• Dataset excerpts:
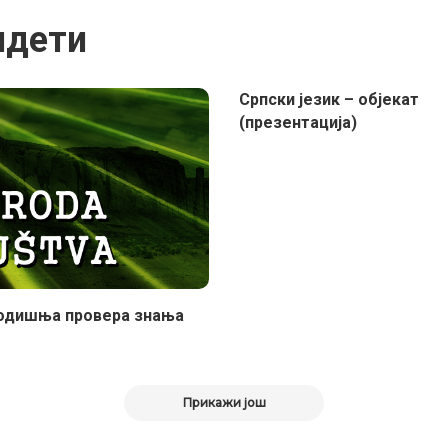
идети
Српски језик – објекат
(презентација)
одишња провера знања
Прикажи још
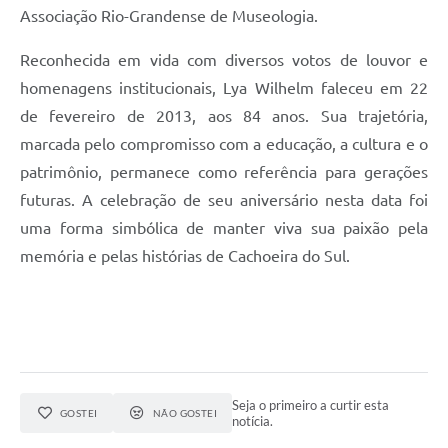
Associação Rio-Grandense de Museologia.
Reconhecida em vida com diversos votos de louvor e
homenagens institucionais, Lya Wilhelm faleceu em 22
de fevereiro de 2013, aos 84 anos. Sua trajetória,
marcada pelo compromisso com a educação, a cultura e o
patrimônio, permanece como referência para gerações
futuras. A celebração de seu aniversário nesta data foi
uma forma simbólica de manter viva sua paixão pela
memória e pelas histórias de Cachoeira do Sul.
Seja o primeiro a curtir esta
GOSTEI
NÃO GOSTEI
notícia.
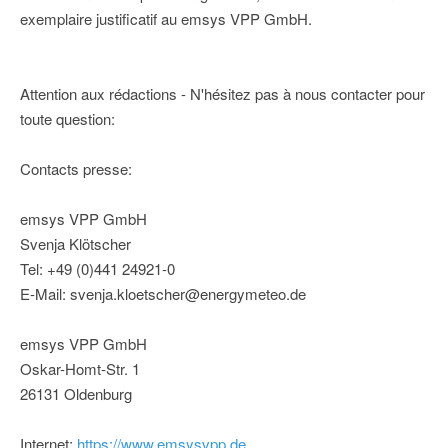
exemplaire justificatif au emsys VPP GmbH.
Attention aux rédactions - N'hésitez pas à nous contacter pour
toute question:
Contacts presse:
emsys VPP GmbH
Svenja Klötscher
Tel: +49 (0)441 24921-0
E-Mail: svenja.kloetscher@energymeteo.de
emsys VPP GmbH
Oskar-Homt-Str. 1
26131 Oldenburg
Internet:
https://www.emsysvpp.de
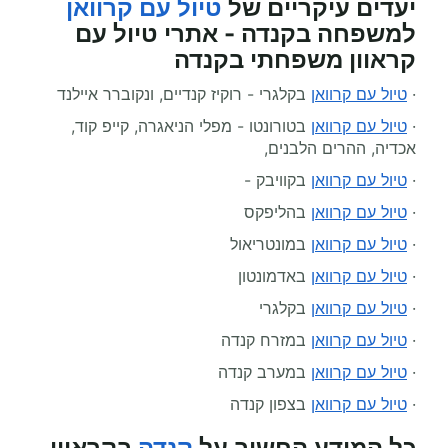
יעדים עיקריים של
טיול עם קרוואן
למשפחה בקנדה - אתרי טיול עם
קראוון משפחתי בקנדה
·
טיול עם קרוואן
בקלגרי - רוקיז קנדיים, ונקוברר איילנד
·
טיול עם קרוואן
בטורונטו - מפלי הניאגרה, קייפ קוד,
אכדיה, ההרים הלבנים,
·
טיול עם קרוואן
בקוויבק -
·
טיול עם קרוואן
בהליפקס
·
טיול עם קרוואן
במונטריאול
·
טיול עם קרוואן
באדמונטון
·
טיול עם קרוואן
בקלגרי
·
טיול עם קרוואן
במזרח קנדה
·
טיול עם קרוואן
במערב קנדה
·
טיול עם קרוואן
בצפון קנדה
כל המידע החשוב על
קנדה
בקראוון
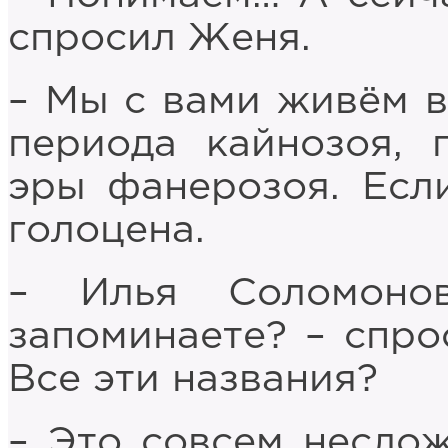
спросил Женя.
– Мы с вами живём в
периода кайнозоя, 
эры фанерозоя. Есл
голоцена.
– Илья Соломоно
запоминаете? – спро
Все эти названия?
– Это совсем неслож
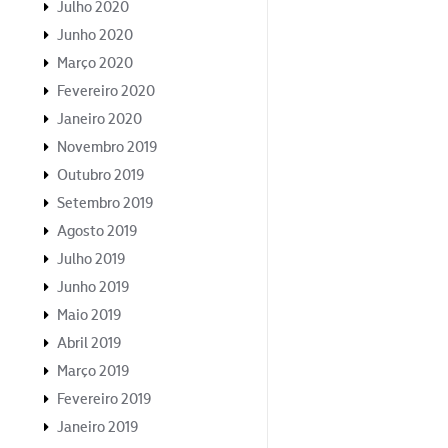
Julho 2020
Junho 2020
Março 2020
Fevereiro 2020
Janeiro 2020
Novembro 2019
Outubro 2019
Setembro 2019
Agosto 2019
Julho 2019
Junho 2019
Maio 2019
Abril 2019
Março 2019
Fevereiro 2019
Janeiro 2019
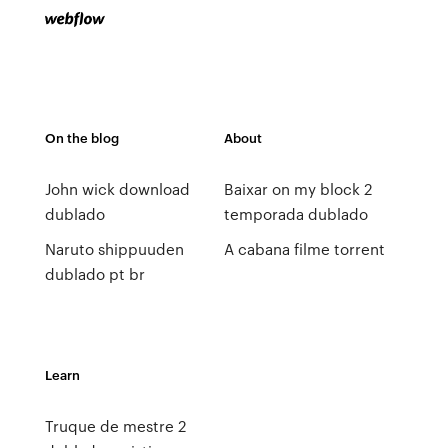
On the blog
About
John wick download
Baixar on my block 2
dublado
temporada dublado
Naruto shippuuden
A cabana filme torrent
dublado pt br
Learn
Truque de mestre 2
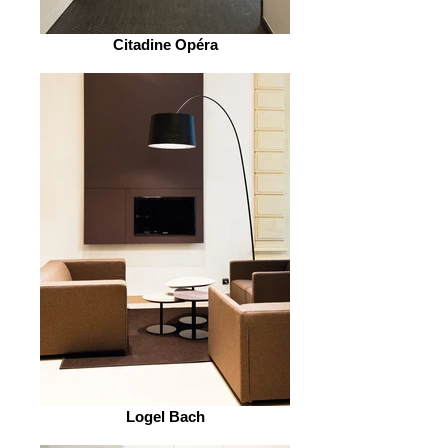
Citadine Opéra
Logel Bach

• Assignment: A single number is expected: how many lines in the entries above hold the word "dublado".

• Solved exercise: 3